Lawmakers aim to curb purchase card abuse

Legislation intended to crack down on misuse of government purchase and travel cards was introduced Thursday in both the House and Senate.

Sen. Charles Grassley, R-Iowa, and Rep. Joe Wilson, R-S.C. are the primary sponsors of the bills, which would require agencies to improve internal controls of their card programs. Among other things, the legislation would require agencies to periodically review whether an employee actually needs a card. It also calls on each agency inspector general to routinely audit card programs. The lawmakers also want agencies to conduct credit checks on employees before issuing them cards.

The legislation would also require agencies to establish stiff penalties for employees who misuse their cards. These penalties could include docking pay or referring cases to the Justice Department.

Grassley has been on a crusade for the past four years, asking the General Accounting Office to look into card programs at various agencies and departments. GAO has uncovered millions of dollars in inappropriate expenditures.
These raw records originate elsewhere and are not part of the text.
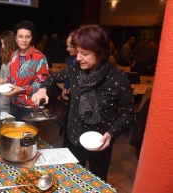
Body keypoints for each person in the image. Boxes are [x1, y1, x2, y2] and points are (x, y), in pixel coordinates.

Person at [32, 24, 136, 181]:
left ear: (100, 53)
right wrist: (42, 89)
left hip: (99, 142)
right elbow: (52, 77)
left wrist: (112, 133)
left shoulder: (117, 79)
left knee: (97, 181)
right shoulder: (75, 70)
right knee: (68, 178)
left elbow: (129, 112)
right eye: (77, 52)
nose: (78, 57)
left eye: (84, 53)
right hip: (73, 137)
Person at [2, 20, 49, 127]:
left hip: (31, 106)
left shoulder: (39, 57)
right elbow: (11, 76)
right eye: (20, 36)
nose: (23, 40)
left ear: (31, 38)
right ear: (16, 38)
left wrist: (22, 89)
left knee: (28, 138)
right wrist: (7, 86)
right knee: (15, 134)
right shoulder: (13, 55)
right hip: (14, 103)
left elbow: (42, 82)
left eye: (27, 37)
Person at [0, 30, 17, 113]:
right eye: (1, 43)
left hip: (10, 97)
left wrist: (3, 80)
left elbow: (16, 81)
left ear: (10, 44)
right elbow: (2, 76)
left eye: (4, 44)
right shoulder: (5, 57)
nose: (2, 47)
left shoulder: (16, 59)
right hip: (3, 95)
"Hardworking Americans are paying for government employees' Christmas shopping," Grassley said. "Purchase cards are intended to be used to purchase supplies or other items needed by a government agency. . . . It's hard to justify payments on a sapphire ring, kitchen appliances and gift certificates to department stores as necessary office expenses."

Efforts to improve internal controls of card programs are haphazard, according to Linda Calbom, GAO's director of financial management and assurance. Some agencies are doing a good job, while some are not. Calbom did not comment on specific provisions in the legislation. Nearly all of GAO's reports on card programs during the past couple of years have cited faulty internal controls as the primary culprit for inappropriate expenditures.

The General Services Administration is putting the finishing touches on a best practices manual to help agencies better manage their card programs. The agency expects to publish the manual later this fall. Wilson commended GSA for its efforts, but said Congress cannot wait to see if agencies will adopt the best practices. He said it is necessary for agencies to improve their performance now.